Lo siento, Txente. Me caes de puta madre. Hace unos días te apuntaba a la Selección de Fútbol de Guti (ver “Gasol, Calderón,… y Pedrosa!!”). Pero el paño sólo tiene 36 números sobre el cero, y tú llevas el 54 sobre las lumbares.
Tantas veces trabajando juntos. Estampa de rudos navarros. En el Tour. En el Giro, llevando el pelotón a muerte. Dale venga, sube, baja, rom-pe-pier-nas, fal-sos-lla-nos, un día y otro… Comienza el puerto. Ahí va Txente, pasa Arrieta, dale, sigue. Todos los días. Sólo cambia la estampa por San Fermín: Pañuelo al cuello.
Cuando hoy ha conectado la Tele y os he visto a los dos…, vaya. Cada uno con un maillot distinto, que los dos se me hacen igual de raros. A diez minutos el pelotón y a ochenta kilómetros la meta. Qué emoción. Me hubiera gustado veros marchar. En un alarde de potencia, a relevos extenuantes, dejando atrás a vuestros seis compañeros de escapada. Pero el viento, que os esperará emboscado durante treinta o cuarenta kilómetros de extensa mancha, sólo aconsejaría esa táctica a un imbécil. Y entre los dos sumáis más experiencia ciclista que los otros seis juntos.

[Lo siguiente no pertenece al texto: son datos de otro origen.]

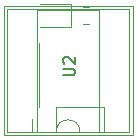
<source format=gto>
G04 #@! TF.GenerationSoftware,KiCad,Pcbnew,5.1.2-f72e74a~84~ubuntu16.04.1*
G04 #@! TF.CreationDate,2019-06-06T19:13:55+02:00*
G04 #@! TF.ProjectId,rs232-rs485,72733233-322d-4727-9334-38352e6b6963,1.0*
G04 #@! TF.SameCoordinates,Original*
G04 #@! TF.FileFunction,Legend,Top*
G04 #@! TF.FilePolarity,Positive*
%FSLAX46Y46*%
G04 Gerber Fmt 4.6, Leading zero omitted, Abs format (unit mm)*
G04 Created by KiCad (PCBNEW 5.1.2-f72e74a~84~ubuntu16.04.1) date 2019-06-06 19:13:55*
%MOMM*%
%LPD*%
G04 APERTURE LIST*
%ADD10C,0.050000*%
%ADD11C,0.120000*%
%ADD12C,0.150000*%
G04 APERTURE END LIST*
D10*
X125603000Y-108839000D02*
X125476000Y-108839000D01*
X125476000Y-108712000D02*
X125476000Y-108839000D01*
X125476000Y-97917000D02*
X125603000Y-97917000D01*
X136398000Y-97917000D02*
X136271000Y-97917000D01*
X136271000Y-108839000D02*
X136398000Y-108839000D01*
X136271000Y-108839000D02*
X125603000Y-108839000D01*
X136398000Y-97917000D02*
X136398000Y-108839000D01*
X125603000Y-97917000D02*
X136271000Y-97917000D01*
X125476000Y-108712000D02*
X125476000Y-97917000D01*
D11*
X127870400Y-108527400D02*
X127870400Y-107467400D01*
X128930400Y-108527400D02*
X127870400Y-108527400D01*
X129930400Y-108527400D02*
X129930400Y-106407400D01*
X129930400Y-106407400D02*
X133990400Y-106407400D01*
X129930400Y-108527400D02*
X133990400Y-108527400D01*
X133990400Y-108527400D02*
X133990400Y-106407400D01*
X132719578Y-97969000D02*
X132202422Y-97969000D01*
X132719578Y-99389000D02*
X132202422Y-99389000D01*
X128440000Y-103000000D02*
X128440000Y-106450000D01*
X128440000Y-103000000D02*
X128440000Y-101050000D01*
X133560000Y-103000000D02*
X133560000Y-104950000D01*
X133560000Y-103000000D02*
X133560000Y-101050000D01*
X125797000Y-108578000D02*
X136077000Y-108578000D01*
X125797000Y-98178000D02*
X125797000Y-108578000D01*
X136077000Y-98178000D02*
X125797000Y-98178000D01*
X136077000Y-108578000D02*
X136077000Y-98178000D01*
X128287000Y-108518000D02*
X129937000Y-108518000D01*
X128287000Y-98238000D02*
X128287000Y-108518000D01*
X133587000Y-98238000D02*
X128287000Y-98238000D01*
X133587000Y-108518000D02*
X133587000Y-98238000D01*
X131937000Y-108518000D02*
X133587000Y-108518000D01*
X129937000Y-108518000D02*
G75*
G02X131937000Y-108518000I1000000J0D01*
G01*
X131225000Y-97719000D02*
X128540000Y-97719000D01*
X131225000Y-99639000D02*
X131225000Y-97719000D01*
X128540000Y-99639000D02*
X131225000Y-99639000D01*
D12*
X130516380Y-103758904D02*
X131325904Y-103758904D01*
X131421142Y-103711285D01*
X131468761Y-103663666D01*
X131516380Y-103568428D01*
X131516380Y-103377952D01*
X131468761Y-103282714D01*
X131421142Y-103235095D01*
X131325904Y-103187476D01*
X130516380Y-103187476D01*
X130611619Y-102758904D02*
X130564000Y-102711285D01*
X130516380Y-102616047D01*
X130516380Y-102377952D01*
X130564000Y-102282714D01*
X130611619Y-102235095D01*
X130706857Y-102187476D01*
X130802095Y-102187476D01*
X130944952Y-102235095D01*
X131516380Y-102806523D01*
X131516380Y-102187476D01*
M02*

</source>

No necesitais hablaros. Os vais a divertir de lo lindo. Seguro. Jugando al ratón y al gato con vuestros compañeros de aventura y encarnizados rivales en la lucha por la victoria. ¡Qué paradójico es el ciclismo! Ah, contra el viento. Ese enemigo implacable. Nadie que no haya sido detenido por ese muro invisible, kilómetros y kilómetros pedaleando contra esa fuerza silenciosa, puede saber de qué hablo.
¿Ese enemigo? Enemigo de todos: Ese aliado. Enemigo de los enemigos. Hay que saber emplearlo. Hoy os toca coronar vuestra experiencia con la astucia de Odiseo.
Comenta Peio en un canal que le gustaría que cualquiera de los dos ganeis. La misma suerte os desea Perico en el otro. Pero les cuesta creer. En esa escapada van, por lo menos, dos tipos jodidos. Una vez más la razón equivoca al corazón. Yo, como no tengo nada que enseñar, estoy seguro: Uno u otro ganarreis. Con la sagacidad de Ulises y la fuerza de Aquiles.
Los dos no podeis ganar. Así que mejor multiplicar vuestras opciones. Después sabré cmo lo habéis resuelto. Uno sale a por Gusev. Otro a por Bak. Encomendado la controversia a la decisión o a la fuerza de los enemigos más valiosos, os habéis puesto en manos de lo que el destino os tenga reservado. En los terrenos de Fortuna el paño de la ruleta sólo tiene treinta y seis números sobre el cero. El hombre de Arri, Bak, atacará más largo y llegará más lejos. ¡¡Ponga todo al 22!!